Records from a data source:
━━━━━━━━━━━━━━━━
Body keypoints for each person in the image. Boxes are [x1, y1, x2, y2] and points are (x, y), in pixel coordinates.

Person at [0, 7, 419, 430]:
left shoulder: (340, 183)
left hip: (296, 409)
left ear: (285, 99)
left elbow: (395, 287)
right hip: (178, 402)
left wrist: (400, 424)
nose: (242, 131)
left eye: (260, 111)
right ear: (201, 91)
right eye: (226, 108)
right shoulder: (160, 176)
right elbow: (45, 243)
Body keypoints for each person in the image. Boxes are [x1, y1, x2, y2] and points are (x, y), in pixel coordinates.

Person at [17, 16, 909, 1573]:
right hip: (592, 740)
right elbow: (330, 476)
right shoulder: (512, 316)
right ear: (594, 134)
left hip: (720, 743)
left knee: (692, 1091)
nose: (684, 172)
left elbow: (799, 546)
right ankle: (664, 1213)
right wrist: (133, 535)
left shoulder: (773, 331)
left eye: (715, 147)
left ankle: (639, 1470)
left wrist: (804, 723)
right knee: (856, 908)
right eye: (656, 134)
━━━━━━━━━━━━━━━━
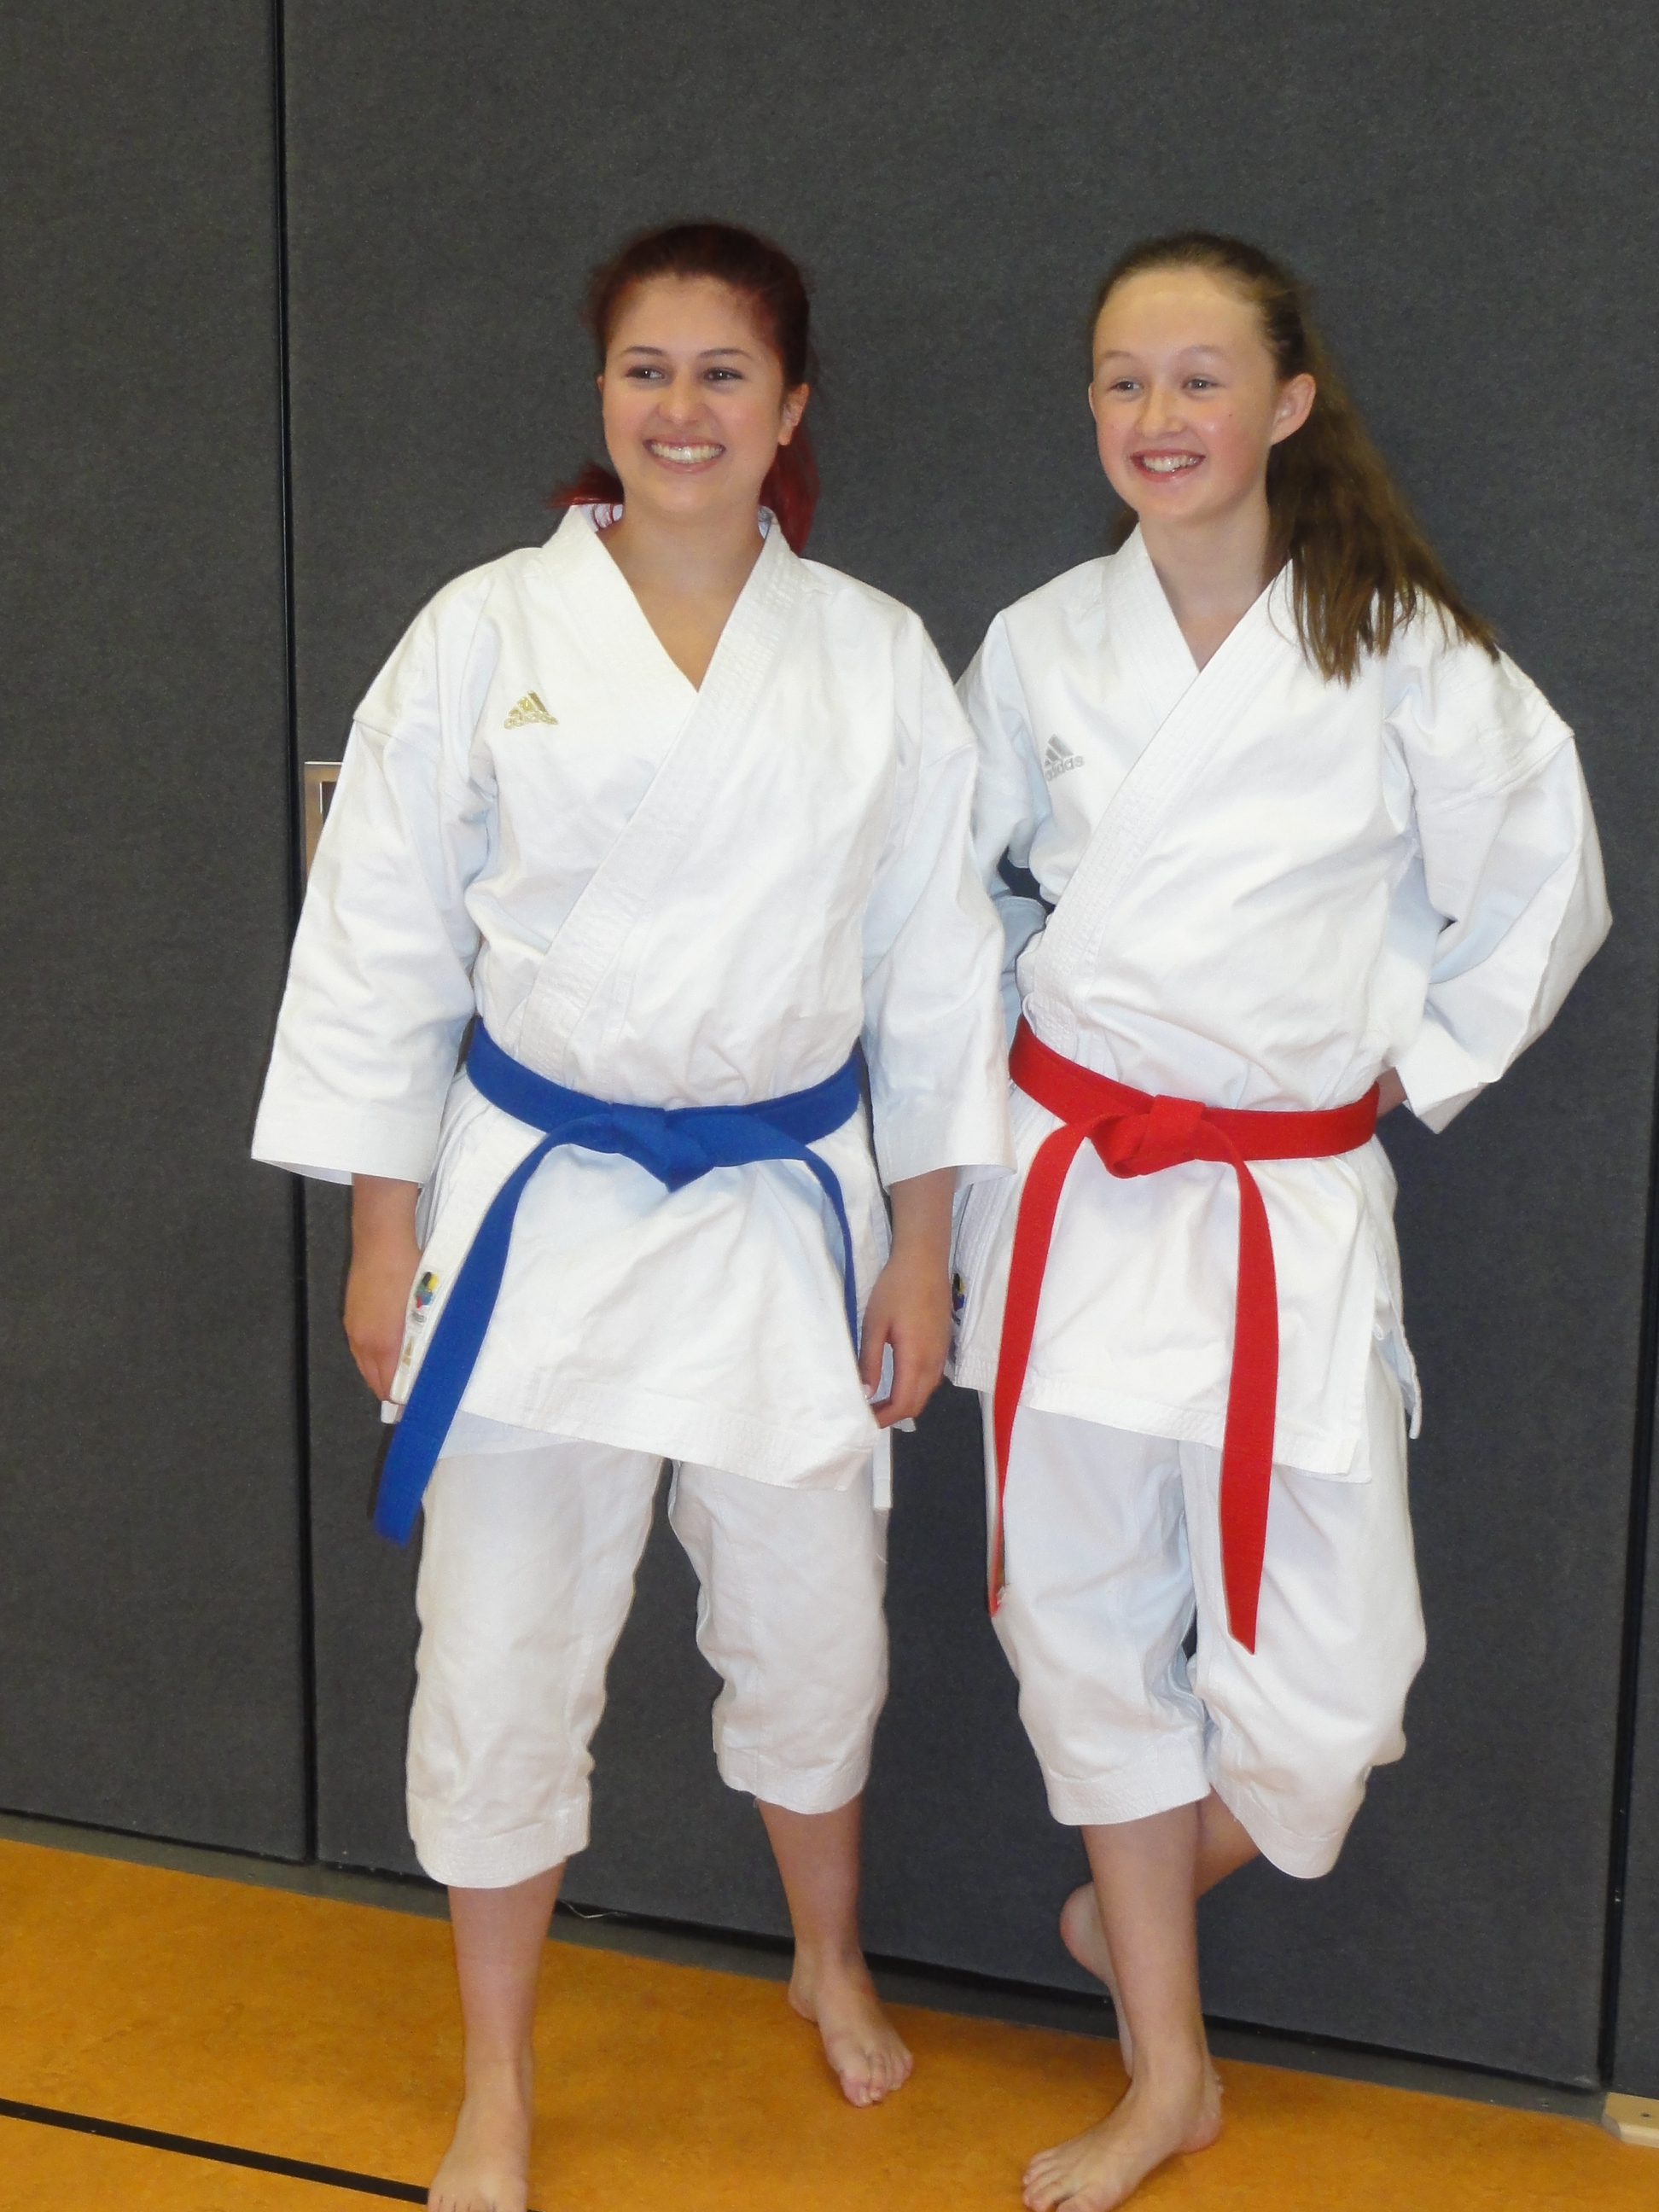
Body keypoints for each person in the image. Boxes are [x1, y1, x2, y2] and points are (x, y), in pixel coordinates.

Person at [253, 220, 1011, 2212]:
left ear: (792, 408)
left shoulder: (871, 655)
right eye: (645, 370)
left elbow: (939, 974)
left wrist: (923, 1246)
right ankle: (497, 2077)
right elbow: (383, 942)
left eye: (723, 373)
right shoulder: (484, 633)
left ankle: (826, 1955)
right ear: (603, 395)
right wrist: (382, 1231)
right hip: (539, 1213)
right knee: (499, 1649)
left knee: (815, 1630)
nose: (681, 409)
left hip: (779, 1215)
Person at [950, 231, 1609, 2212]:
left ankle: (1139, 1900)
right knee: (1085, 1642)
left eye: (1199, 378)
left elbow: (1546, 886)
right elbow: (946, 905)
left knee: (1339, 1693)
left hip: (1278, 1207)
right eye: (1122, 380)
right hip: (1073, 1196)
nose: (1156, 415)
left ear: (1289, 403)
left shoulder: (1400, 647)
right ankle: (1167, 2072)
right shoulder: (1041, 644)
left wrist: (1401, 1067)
━━━━━━━━━━━━━━━━
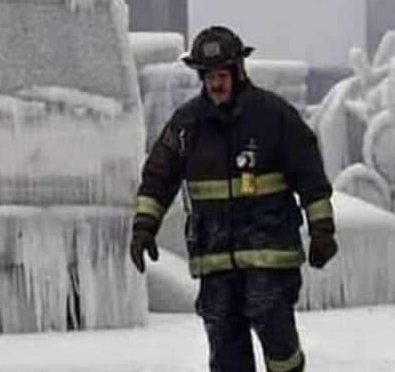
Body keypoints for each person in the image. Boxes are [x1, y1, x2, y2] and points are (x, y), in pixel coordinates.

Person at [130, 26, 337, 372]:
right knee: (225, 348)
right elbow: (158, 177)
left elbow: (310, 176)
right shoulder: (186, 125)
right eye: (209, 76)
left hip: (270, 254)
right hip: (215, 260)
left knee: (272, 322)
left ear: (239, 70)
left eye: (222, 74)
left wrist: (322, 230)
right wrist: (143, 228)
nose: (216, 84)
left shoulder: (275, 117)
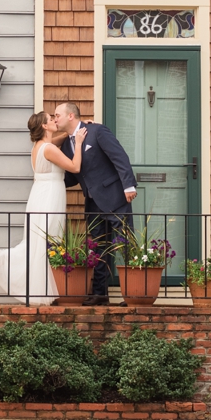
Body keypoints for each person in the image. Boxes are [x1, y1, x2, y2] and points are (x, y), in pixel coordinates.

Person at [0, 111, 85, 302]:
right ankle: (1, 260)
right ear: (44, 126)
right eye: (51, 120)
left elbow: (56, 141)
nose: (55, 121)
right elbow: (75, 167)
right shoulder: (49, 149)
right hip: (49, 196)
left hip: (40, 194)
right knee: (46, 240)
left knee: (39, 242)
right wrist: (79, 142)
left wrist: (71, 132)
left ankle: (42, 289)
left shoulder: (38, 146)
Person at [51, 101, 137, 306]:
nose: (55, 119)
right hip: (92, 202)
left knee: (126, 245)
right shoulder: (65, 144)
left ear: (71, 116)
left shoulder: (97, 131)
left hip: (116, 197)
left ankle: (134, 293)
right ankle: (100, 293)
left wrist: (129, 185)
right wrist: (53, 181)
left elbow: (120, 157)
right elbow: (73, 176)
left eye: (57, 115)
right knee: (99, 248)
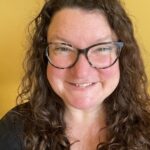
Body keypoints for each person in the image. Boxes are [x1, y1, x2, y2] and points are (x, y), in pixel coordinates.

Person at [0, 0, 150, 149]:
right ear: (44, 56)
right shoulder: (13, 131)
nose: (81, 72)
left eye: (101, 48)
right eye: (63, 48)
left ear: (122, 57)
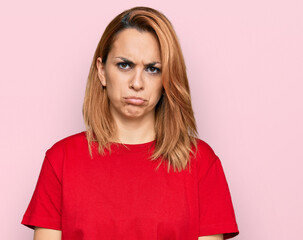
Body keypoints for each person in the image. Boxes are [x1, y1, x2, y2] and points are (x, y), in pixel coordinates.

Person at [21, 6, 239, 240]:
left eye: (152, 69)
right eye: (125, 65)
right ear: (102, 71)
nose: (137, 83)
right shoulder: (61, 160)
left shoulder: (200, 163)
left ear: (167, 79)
━━━━━━━━━━━━━━━━
### WHAT TO PRODUCE
Starting at the line above that has "left eye: (101, 48)" and ending at the line that has "left ear: (167, 79)", copy each line exactly, leaving the pictures out and adding nothing.

### OUTPUT BELOW
left eye: (101, 48)
right eye: (63, 48)
left ear: (122, 57)
Body keypoints for each person in the image. Boxes are [x1, y1, x2, y2] and points are (x, y), in pixel coordinates.

Person at [21, 6, 239, 240]:
left eye: (152, 69)
right eye: (125, 65)
right ear: (102, 71)
nose: (137, 83)
right shoulder: (61, 160)
left shoulder: (200, 163)
left ear: (167, 79)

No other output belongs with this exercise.